3) Missing regional specificity

This is a Southern African call with strict country coverage. Generic global framing is not enough. Mention local newsroom constraints, language and distribution realities.

4) Overclaiming technical certainty

If you are not sure you can implement every model or workflow now, say so clearly. The programme includes technical support, but you still need to show a realistic baseline and learning pathway.

5) Vague viability assumptions

A project that ends once the stipend is used usually appears less convincing than one with a simple sustainability logic.

6) Weak “ready to participate” commitment

Since workshop and virtual phases are built in, teams that cannot commit to time and attendance should reconsider submitting now.

Frequently Asked Questions (based on official call details)

Q: Is the call for organisations or individuals?

The form references team composition and organisational endorsement, so organisational participation is expected.

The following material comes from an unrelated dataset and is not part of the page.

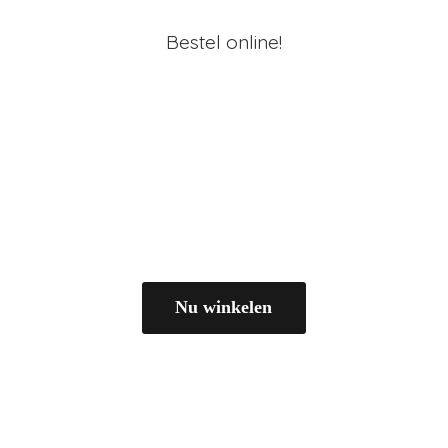
Bestel online!
Nu winkelen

Q: Who is eligible by country?

Namibia, Malawi, Zimbabwe, Botswana, Zambia, Eswatini, and Lesotho.

Q: What is the age requirement?

Applicants should be at least 21 years old.

Q: Is AI knowledge required before applying?

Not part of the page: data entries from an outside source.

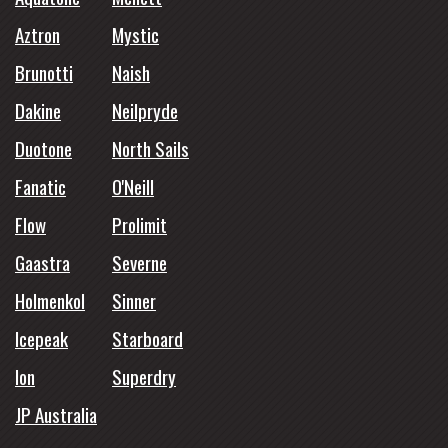
Aztron
Mystic
Brunotti
Naish
Dakine
Neilpryde
Duotone
North Sails
Fanatic
O'Neill
Flow
Prolimit
Gaastra
Severne
Holmenkol
Sinner
Icepeak
Starboard
Ion
Superdry
JP Australia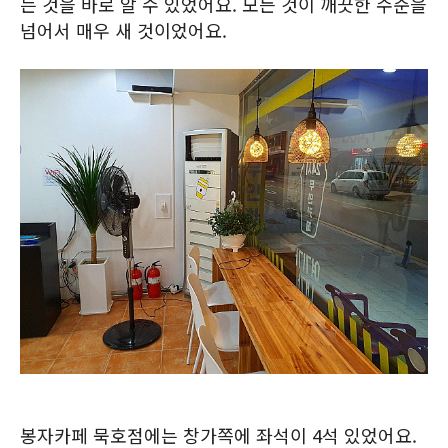
는 것을 바로 알 수 있었어요. 모든 것이 깨끗한 수준을
넘어서 매우 새 것이었어요.
봉자카페 묵호점에는 창가쪽에 좌석이 4석 있었어요.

No. The call explicitly positions coaching and technical support as part of the fellowship.

Q: Is a passport really necessary?

The official form mentions passport readiness for travel, especially for participants from outside Namibia.

Q: Does it cover travel?

Yes for in-person elements, with the form indicating that up to two people per team can attend supported travel.

Q: Is the stipend paid monthly?

The official text confirms €4,000 total support for the fellowship, not a published monthly payout schedule.

Q: Can fact-checkers or community information actors apply?

Yes, as long as the organisation is publicly interest oriented and journalistic in practice.

Q: How do selection and timing work?

Shortlisted applications may be followed by short-listed conversations before awards. IdeaLab is in January 2026, with later workshop activity later in the year.

Q: Where can I ask questions?

The official form lists [email protected].

Decision framework: is this worth your time?

Use this quick model before you spend the week on an application.

  • Time cost: Can we prepare a specific, realistic proposal in the remaining timeline?
  • Execution cost: Can we actually commit to attendance and development phases?
  • Institutional support: Is participation endorsed, and can a contact person respond quickly?
  • Strategic value: Will this strengthen our team beyond a one-off pilot?

If all four are mostly “yes,” the opportunity is worth pursuing.

If not, it is better to pause and convert the idea to a smaller internal prototype first.

Next steps

  1. Read the official form and programme text end to end.
  2. Confirm your team’s eligibility and endorsement in writing.
  3. Prepare problem, audience, AI approach, and viability text before the submission window.
  4. Submit early, then keep your team ready for potential follow-up review.